A detta parola, scunfuso, terrorizzato et tremante le mie labbra lasciaron sfuggire:

   "No, mio Sire, de già de lì vengo et dar ho dato de mio de oggi, Vi prego bastommi!" 

e tutti a rider giù se presero la panza! Ed infine lo Duca concluse:

   "Ebbene, vere son le parole: “A Carnevale ogni scherzo vale”! De quindi perdonato andate a ripulirVi et de poi raggiungeteCi, 
   prima in riunione et de poi a lo nostro fianco per iniziar lo Carnevale Ambrosiano vero et proprio!"

De quindi miei ascoltatori et patienti lettori, sappiate che de sotto a molte cose raccontate lo vero et certo de sempre stà, ma non sempre si può esser fortunati de esser a Carnevale!

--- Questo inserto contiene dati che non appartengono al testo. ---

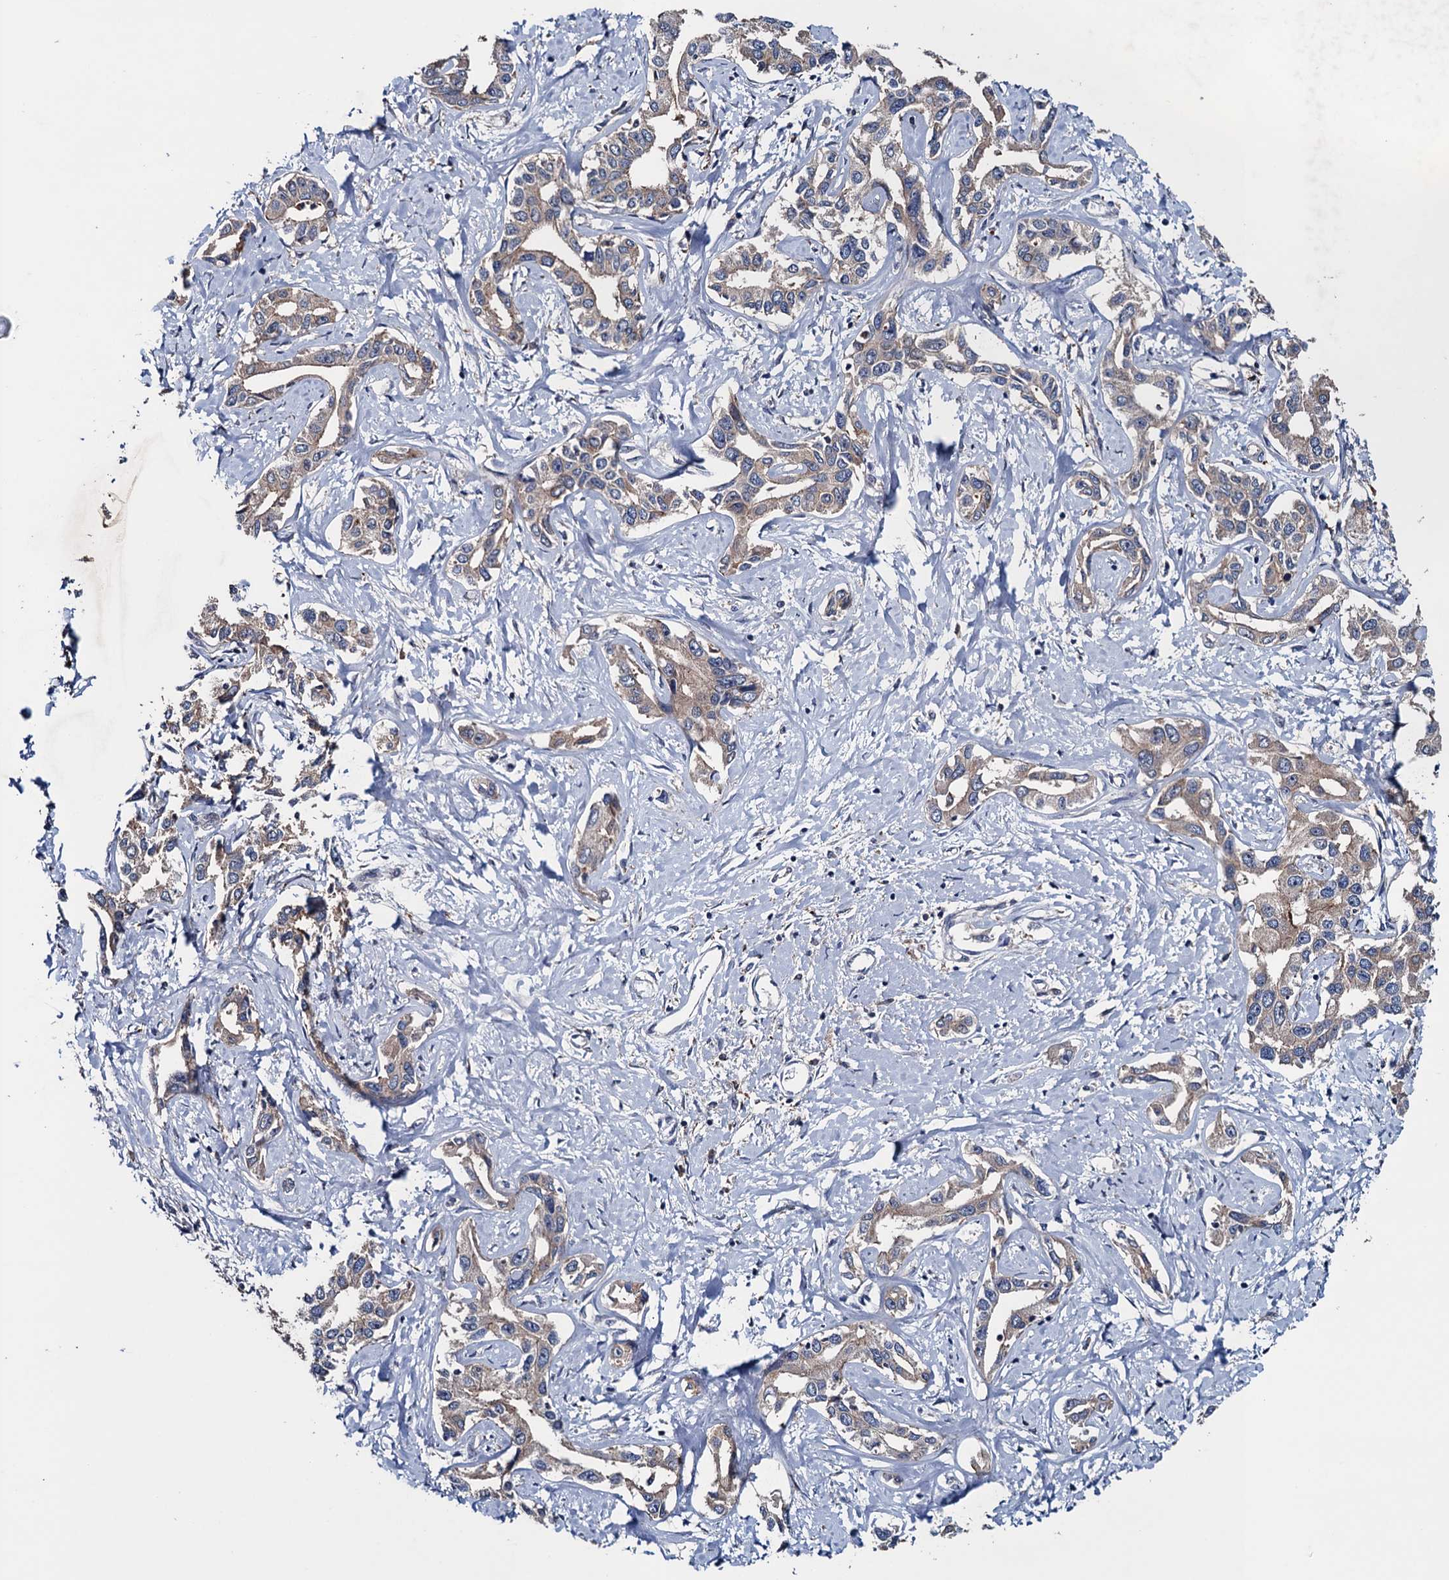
{"staining": {"intensity": "weak", "quantity": "<25%", "location": "cytoplasmic/membranous"}, "tissue": "liver cancer", "cell_type": "Tumor cells", "image_type": "cancer", "snomed": [{"axis": "morphology", "description": "Cholangiocarcinoma"}, {"axis": "topography", "description": "Liver"}], "caption": "Image shows no protein staining in tumor cells of liver cancer tissue. (DAB (3,3'-diaminobenzidine) immunohistochemistry with hematoxylin counter stain).", "gene": "BLTP3B", "patient": {"sex": "male", "age": 59}}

Or un solo breve pensiero a questo nostro Ambrosiano Carnevale in una leggera ode pe lo piacere spero de tutti:

   ODE A MILANO
   Le parole ch’or mia mano iscrive
   vengon fuori a decine
   son per nostre genti native
   et de tutti regni et regioni vicine
   De mia amata et servita Milano
   io ho appreso abitudine
   et un dì spero esser suo cappellano
   et non sol ciambellano
   che fa rider nel profano!
   Tutti noi ben sappiam servire
   et signori non ci priegano
   per lo bene et grande de costruire:
   già nostro animo si pervade
   de la speranza che ci persuade
   a maggior splendor restituire
   Nostro Amato regno e cittade

Onore dunque ai Nostri Signori che ci han chiamato a festare insieme: rendiamo onore a loro e a noi partecipando felici godendo de la festa et de li amici!